Camila declaró contra su padre y renunció a la herencia condicionada con la que él la dominaba. Tampoco quedó libre de responsabilidad: tuvo que enfrentar la furia de Adrián y el dolor de las niñas.
La convivencia comenzó con visitas acompañadas.
La primera vez que las trillizas entraron al pequeño departamento de Adrián, se sorprendieron al ver una mesa de plástico, dibujos pegados con cinta y una cocina donde todos ayudaban.
Mateo les enseñó sus carritos. Regina quiso lavar los platos. Lucía preguntó si podían dormir ahí. Valeria se quedó mirando una fotografía de Laura.
—¿Ella era la mamá de Mateo?
—Sí. Fue una buena mujer.
Nadie compitió con su recuerdo.
Poco a poco, las niñas conocieron una vida sin choferes, cámaras ni adultos decidiendo cada palabra. Camila comenzó terapia y consiguió trabajo en un centro de apoyo legal para mujeres bajo control económico.
Adrián no recuperó los 8 años perdidos.
No estuvo en sus primeros pasos ni escuchó sus primeras palabras. Nunca pudo borrar el daño de haber sido convertido en un extraño.
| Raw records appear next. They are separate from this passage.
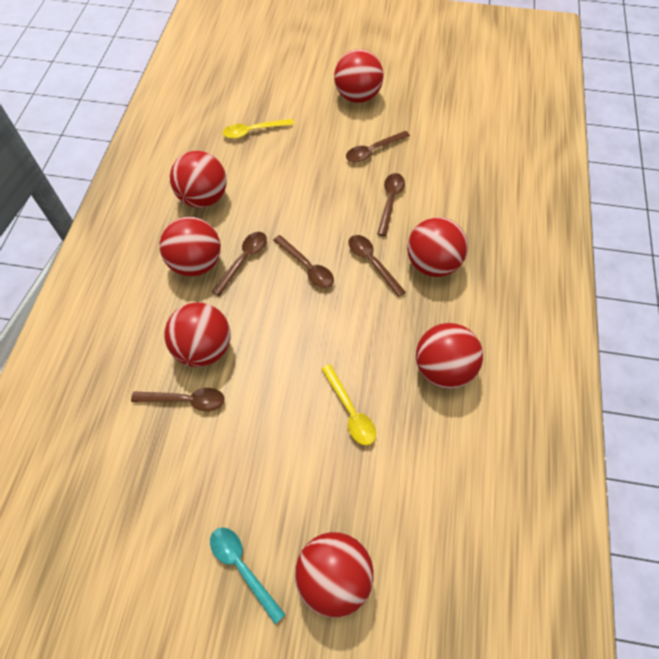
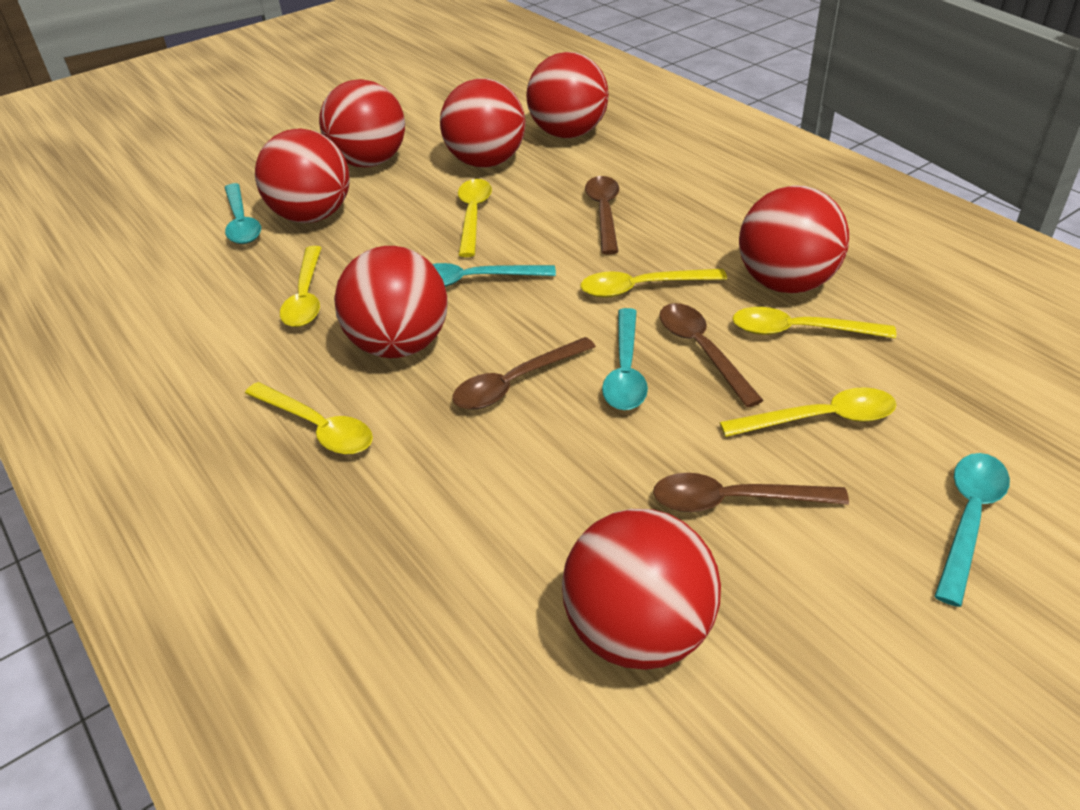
brown spoon: 6 -> 4
turquoise spoon: 1 -> 4
yellow spoon: 2 -> 6

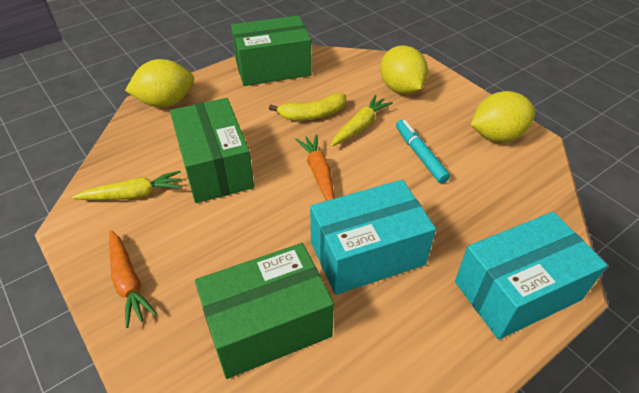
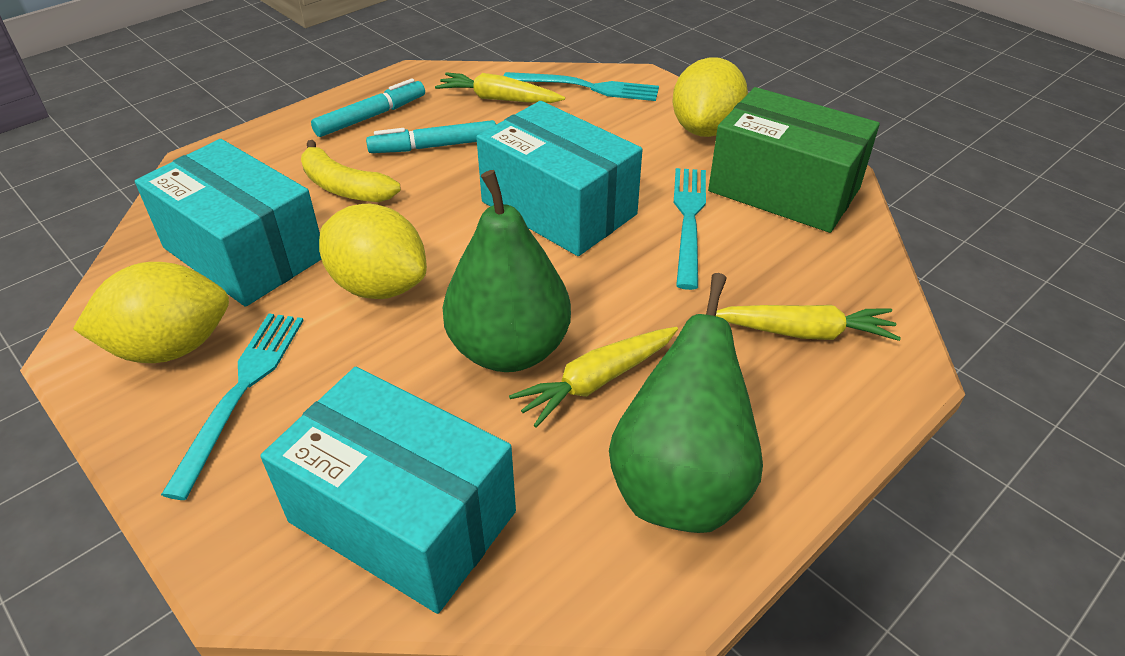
green box: 3 -> 1
green pear: 0 -> 2
orange carrot: 2 -> 0
turquoise box: 2 -> 3
turquoise fork: 0 -> 3
turquoise marker: 1 -> 2
yellow carrot: 2 -> 3

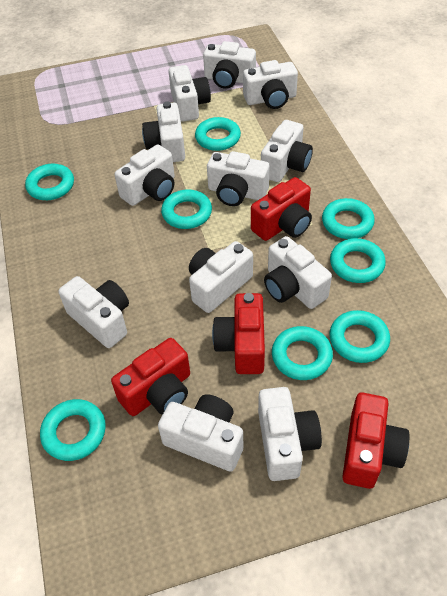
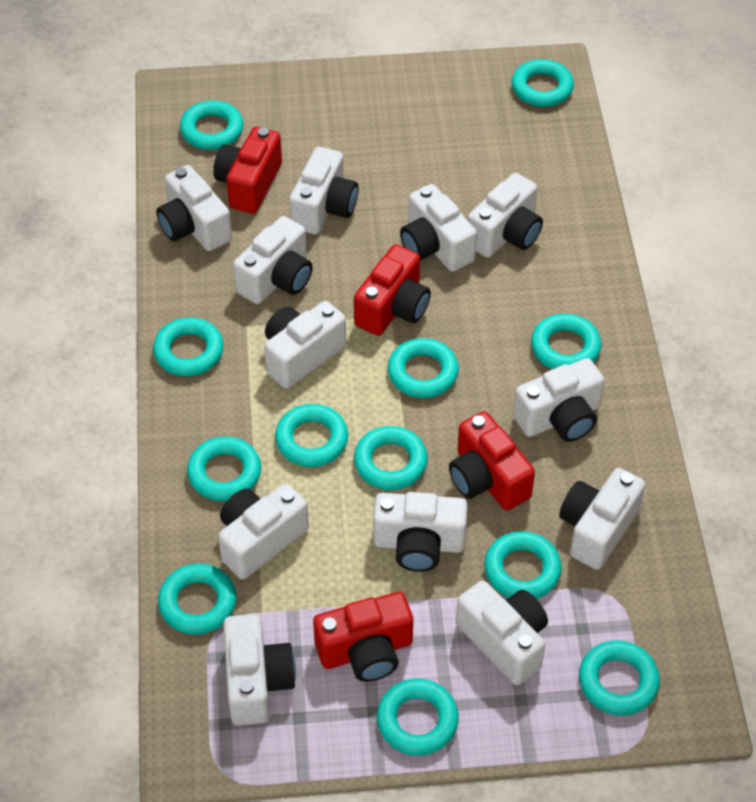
turquoise ring: 8 -> 12

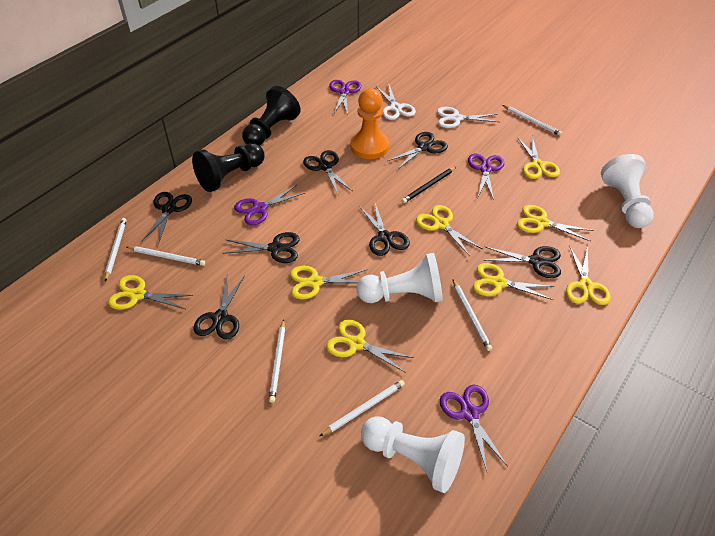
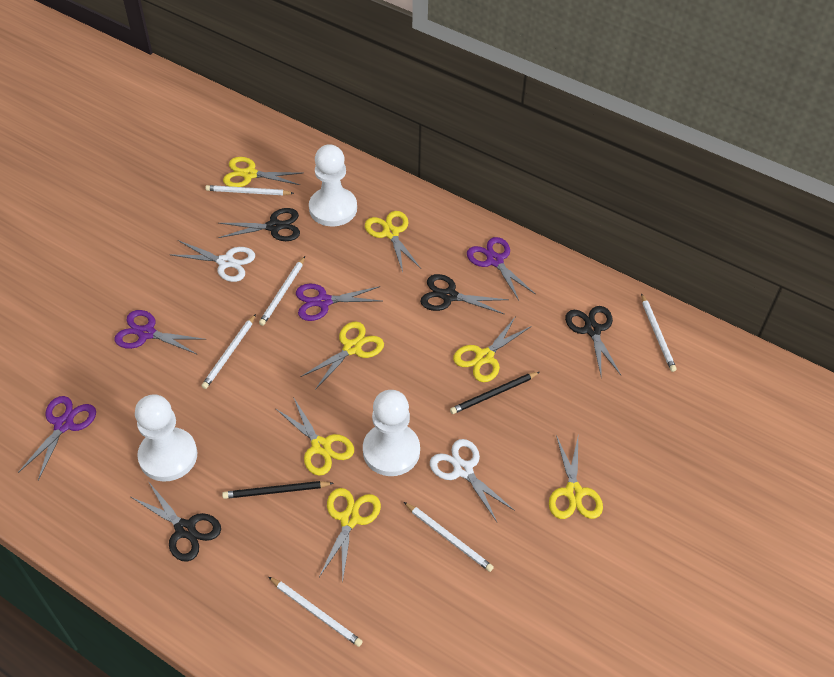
black pawn: 2 -> 0
black pencil: 1 -> 2
black scissors: 7 -> 4
orange pawn: 1 -> 0
yellow scissors: 8 -> 7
Pero estuvo en su primer festival escolar después de conocerlas.
Cuando las 3 salieron al escenario, buscaron su rostro entre cientos de personas. Al encontrarlo junto a Mateo y Camila, levantaron la mano al mismo tiempo.
Adrián tocó la brújula rota de su brazo.
Durante años creyó que aquel tatuaje representaba a 2 personas destinadas a perderse. Después entendió que también podía marcar el camino de regreso, aunque llegara tarde y lleno de heridas.
La justicia no volvió inocente a nadie.
Camila había callado demasiado. Adrián tendría que aprender a ser padre de 3 niñas con una historia sin él. Y las trillizas cargarían con una verdad que ningún dinero podía suavizar.
Sin embargo, aquella tarde en Chapultepec, 3 niñas no solo encontraron al hombre que compartía el tatuaje de su madre.
Encontraron al padre que una familia poderosa les había ocultado y demostraron que, a veces, la verdad sale de la boca más inocente justo cuando los adultos creen haberla enterrado para siempre.